Chapter 4 Term-graph rewriting
Using the Gom option --termgraph, it is possible to automatically
generate from a signature the extended version for term-graphs. As the Tom
terms are implemented with maximal sharing, so are the term-graphs. Term-graphs
can be specified using label constructors.

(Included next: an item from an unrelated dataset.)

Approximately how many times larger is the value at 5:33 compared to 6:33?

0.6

import testlist.m.types.*;
import testlist.m.*;
import tom.library.sl.*;
import tom.library.utils.Viewer;
public class TestList {
%include{sl.tom}
%gom(--termgraph) {
module m
abstract syntax
Term = a()
| b()
| c()
| d()
List = doublelinkedlist(previous:List,element:Term,next:List)
| nil()
| insert(element:Term,list:List)
sort List: graphrules(Insert,Identity) {
l:doublelinkedlist(previous,y,insert(x,v:doublelinkedlist(&l,z,next)))
->
l1:doublelinkedlist(previous,y,
l2:doublelinkedlist(&l1,x,v:doublelinkedlist(&l2,z,next)))
}
}
public static void main(String[] args) {
List abcd = (List)
`LabList("1", doublelinkedlist(nil(),a(),
LabList("2",insert(b(),
LabList("3",doublelinkedlist(RefList("1"),c(),
doublelinkedlist(RefList("3"),d(),nil()))))))).expand();
System.out.println("Original subject");
Viewer.display(abcd);
System.out.println("Insertion with term-graph rules from Gom");
try {
Viewer.display(`TopDown(List.Insert()).visit(abcd));
} catch(VisitFailure e) {
System.out.println("Unexcepted failure!");
}
}
}
Users can define a system of term-graph rules and it is automatically compiled
in a basic Tom strategy. These term-graph rewriting rules can then be
integrated in a more complex strategy using Tom strategy combinators. As a
consequence, all Tom features are available for term-graphs.
polux@huggy$ tom TermList.t && javac TermList.java && java TermList
Original subject
Insertion with term-graph rules from Gom
This formalism is presented
in http://hal.inria.fr/inria-00173535/fr.